Los nefelibatas

En el convento no hay techo, para vivir siempre bajo las nubes.

 

Un hombre cruza el campo un día ventoso de blancas, vastas nubes; catedrales aéreas que desde el cielo azulísimo trasmutan las sombras del paisaje. Las nubes corren sobre el campo pardo y las lejanas colinas, ahora como un elefante, una isla, un pez, un perro, una hoja de laurel, el rostro de Dios, un cántaro.

Nada desazona más a los monjes nefelibatas que se interpreten las formas de las nubes. ¡Si no hay nube que no esté en el diccionario!

 

Los árboles pequeños y las plantas no tienen dónde guardar su memoria cuando se han cerrado en el sueño del invierno. Así que durante la estación más cruda uno les susurra, al fino tronco desnudo o a las pepitas soterradas, quiénes son, cuál es su linaje y su sitio entre las cosas, para que lo sepan cuando despierten a la novedad del mundo. Al menos, eso creen los monjes.

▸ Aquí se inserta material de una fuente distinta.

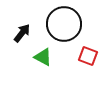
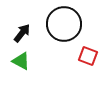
green triangle: moved 22 px left, 4 px down
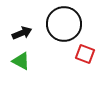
black arrow: rotated 30 degrees clockwise
red square: moved 3 px left, 2 px up
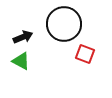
black arrow: moved 1 px right, 4 px down
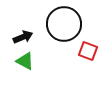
red square: moved 3 px right, 3 px up
green triangle: moved 4 px right
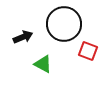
green triangle: moved 18 px right, 3 px down
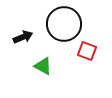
red square: moved 1 px left
green triangle: moved 2 px down
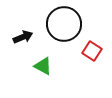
red square: moved 5 px right; rotated 12 degrees clockwise
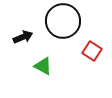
black circle: moved 1 px left, 3 px up
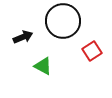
red square: rotated 24 degrees clockwise
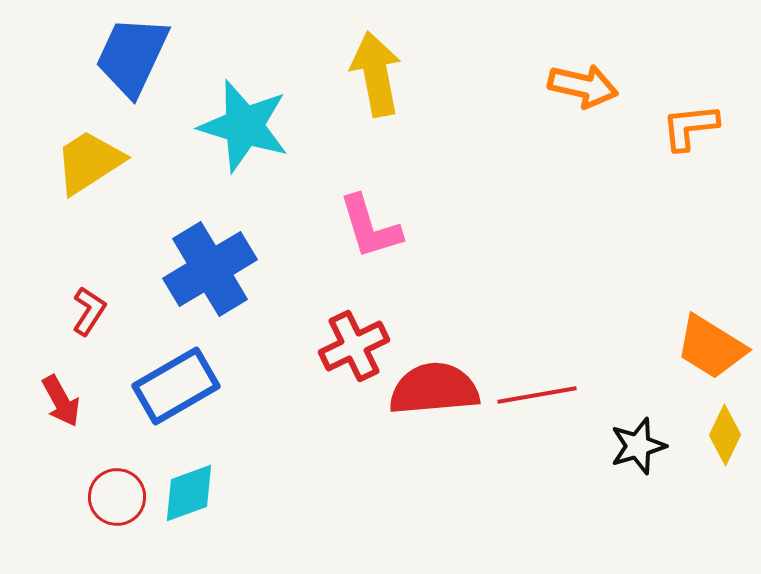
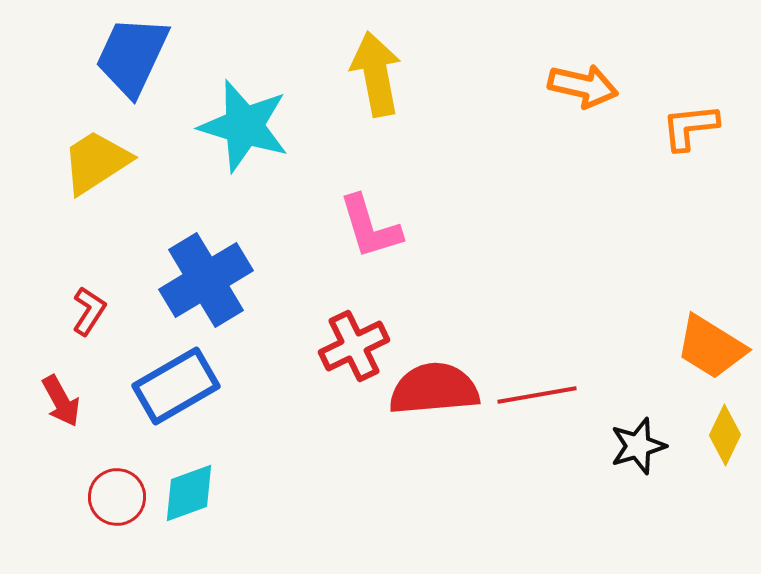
yellow trapezoid: moved 7 px right
blue cross: moved 4 px left, 11 px down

La recitación suena como un bordoneo sordo, como una conversación traída por el viento.

 

No les importan las estrellas.

 

La regla de la Orden gira alrededor del tiempo, cuya administración se desglosa con una prolijidad maníaca, extravagante, que a menudo es la risa de los legos: se estatuyen los días de oración o de trabajo en los campos, las horas de contemplación y sueño, los instantes de recordar a los antepasados, deletrear, espantar palomas, sacar agua del pozo, cantar, comer con la boca abierta. Ventosear: cinco segundos, una vez al día. Gritar, hacer ruido con un peine, fingir que no se ha oído: treinta segundos, una vez por año. Caerse del campanario: nunca.

La burla es fácil; pero se trata de la trasposición de un orden moral, como se entiende enseguida.

 

Los  mayores cumplen con excelencia tareas irrelevantes para hacer de la vejez un camino de santidad. Hay que ver a un monje anciano en la galería del claustro partiendo el pan duro para los pájaros. Primero en rebanadas, luego en tiras, luego en dados, y otra vez, y otra, mínimos, exactos hexaedros ideales, según van cayendo las sombras.

 

El hermano escritor cultiva un huerto de palabras.

 

Cuando uno envejece como Dios manda, la vejez solo le va despojando de lo que para entonces no importa. Si un hermano ha vivido sus muchos años con santidad, en su último día solo le queda una cosa; una cosa grande, resplandeciente, como el fuego de un sol glorioso. Y esa sola cosa la muerte se la quita.